- The Biden administration announced it would automatically cancel education debt for 804,000 borrowers, for a total of $39 billion in relief.
- The debt cancellation is a result of the administration’s fixes to repayment plans, which included updated counts of borrowers’ payments.
The Biden administration announced Friday it would automatically forgive $39 billion in student debt for 804,000 borrowers.
The relief is a result of fixes to the student loan system’s income-driven repayment plans.

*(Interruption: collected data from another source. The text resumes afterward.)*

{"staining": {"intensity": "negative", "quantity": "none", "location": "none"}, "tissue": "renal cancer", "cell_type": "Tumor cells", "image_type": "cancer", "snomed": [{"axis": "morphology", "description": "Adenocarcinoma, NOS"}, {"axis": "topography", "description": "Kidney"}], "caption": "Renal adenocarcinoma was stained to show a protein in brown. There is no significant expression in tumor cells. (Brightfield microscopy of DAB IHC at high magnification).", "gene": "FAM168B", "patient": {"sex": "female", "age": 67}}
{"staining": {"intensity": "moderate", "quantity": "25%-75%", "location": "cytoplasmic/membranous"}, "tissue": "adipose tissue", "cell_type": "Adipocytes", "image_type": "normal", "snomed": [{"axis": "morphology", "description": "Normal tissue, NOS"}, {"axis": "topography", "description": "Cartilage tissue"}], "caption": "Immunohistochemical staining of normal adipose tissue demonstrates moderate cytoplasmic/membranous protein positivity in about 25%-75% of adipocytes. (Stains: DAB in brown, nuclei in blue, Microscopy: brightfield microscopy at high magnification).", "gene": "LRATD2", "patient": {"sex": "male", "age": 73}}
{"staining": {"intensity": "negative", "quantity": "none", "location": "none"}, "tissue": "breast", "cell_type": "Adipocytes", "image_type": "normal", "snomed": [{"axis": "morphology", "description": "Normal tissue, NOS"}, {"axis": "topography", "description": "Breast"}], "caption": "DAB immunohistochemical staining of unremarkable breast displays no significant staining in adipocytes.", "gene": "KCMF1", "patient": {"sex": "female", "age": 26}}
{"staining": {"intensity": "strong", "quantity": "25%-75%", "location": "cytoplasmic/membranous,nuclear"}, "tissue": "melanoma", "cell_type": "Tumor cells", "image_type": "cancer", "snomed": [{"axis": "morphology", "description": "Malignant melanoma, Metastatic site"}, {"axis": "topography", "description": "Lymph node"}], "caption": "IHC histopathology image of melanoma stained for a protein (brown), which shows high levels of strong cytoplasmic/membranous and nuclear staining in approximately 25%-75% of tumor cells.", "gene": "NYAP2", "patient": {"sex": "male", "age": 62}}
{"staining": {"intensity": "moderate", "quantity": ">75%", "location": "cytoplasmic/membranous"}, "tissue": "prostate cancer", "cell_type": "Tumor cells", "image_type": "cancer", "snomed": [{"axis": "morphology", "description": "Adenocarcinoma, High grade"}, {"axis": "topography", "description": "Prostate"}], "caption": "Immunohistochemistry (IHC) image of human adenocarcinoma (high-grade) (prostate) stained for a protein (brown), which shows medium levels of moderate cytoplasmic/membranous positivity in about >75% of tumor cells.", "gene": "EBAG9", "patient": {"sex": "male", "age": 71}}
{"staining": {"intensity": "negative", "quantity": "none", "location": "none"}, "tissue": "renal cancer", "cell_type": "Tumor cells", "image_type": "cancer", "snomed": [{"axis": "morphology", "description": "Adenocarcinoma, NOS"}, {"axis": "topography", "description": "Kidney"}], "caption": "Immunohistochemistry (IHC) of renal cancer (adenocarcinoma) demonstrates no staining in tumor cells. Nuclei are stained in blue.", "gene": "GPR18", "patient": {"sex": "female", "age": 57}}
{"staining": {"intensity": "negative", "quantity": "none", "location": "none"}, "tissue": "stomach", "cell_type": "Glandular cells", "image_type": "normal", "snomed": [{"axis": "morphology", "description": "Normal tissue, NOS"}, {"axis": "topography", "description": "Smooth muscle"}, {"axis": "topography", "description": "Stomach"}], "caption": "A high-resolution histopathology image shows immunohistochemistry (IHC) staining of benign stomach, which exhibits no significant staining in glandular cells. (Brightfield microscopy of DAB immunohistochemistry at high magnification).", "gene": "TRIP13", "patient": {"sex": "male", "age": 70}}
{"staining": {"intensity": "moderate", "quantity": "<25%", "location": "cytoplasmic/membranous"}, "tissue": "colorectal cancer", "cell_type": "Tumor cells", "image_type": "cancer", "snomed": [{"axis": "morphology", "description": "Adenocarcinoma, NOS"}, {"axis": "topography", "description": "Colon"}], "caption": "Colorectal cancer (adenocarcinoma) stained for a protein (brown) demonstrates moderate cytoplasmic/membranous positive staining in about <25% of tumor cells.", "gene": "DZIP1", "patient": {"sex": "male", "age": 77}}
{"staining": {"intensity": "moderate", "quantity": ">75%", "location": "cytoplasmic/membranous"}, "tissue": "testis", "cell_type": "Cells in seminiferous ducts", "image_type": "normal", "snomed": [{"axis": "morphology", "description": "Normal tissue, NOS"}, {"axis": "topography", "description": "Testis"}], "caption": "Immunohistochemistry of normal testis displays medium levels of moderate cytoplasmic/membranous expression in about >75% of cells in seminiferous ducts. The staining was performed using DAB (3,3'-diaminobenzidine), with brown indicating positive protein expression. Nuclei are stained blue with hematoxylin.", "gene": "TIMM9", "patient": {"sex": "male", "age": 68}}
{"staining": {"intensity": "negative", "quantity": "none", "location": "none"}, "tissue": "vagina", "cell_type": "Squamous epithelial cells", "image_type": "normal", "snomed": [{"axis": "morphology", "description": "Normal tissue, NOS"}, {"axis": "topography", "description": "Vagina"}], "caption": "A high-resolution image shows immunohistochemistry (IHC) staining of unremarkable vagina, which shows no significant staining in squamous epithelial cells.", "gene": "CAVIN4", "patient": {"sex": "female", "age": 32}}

Under those repayment plans, borrowers get any remaining debt canceled by the government after they have made payments for 20 years or 25 years, depending on when they borrowed, and their loan and plan type.
In the past, payments that should have moved a borrower closer to being debt-free were not accounted for, according to the Biden administration.
“For far too long, borrowers fell through the cracks of a broken system that failed to keep accurate track of their progress towards forgiveness,” U.S. Secretary of Education Miguel Cardona said in a statement.
To bring people over the line for forgiveness, the Biden administration counted payments for borrowers who’d paused their payments in certain deferments and forbearances and those who’d made partial or late payments.
The announcement comes weeks after the Supreme Court struck down President Joe Biden’s sweeping student loan forgiveness plan, which would have delivered relief to about 37 million people.
The Education Department will notify eligible borrowers in the coming days.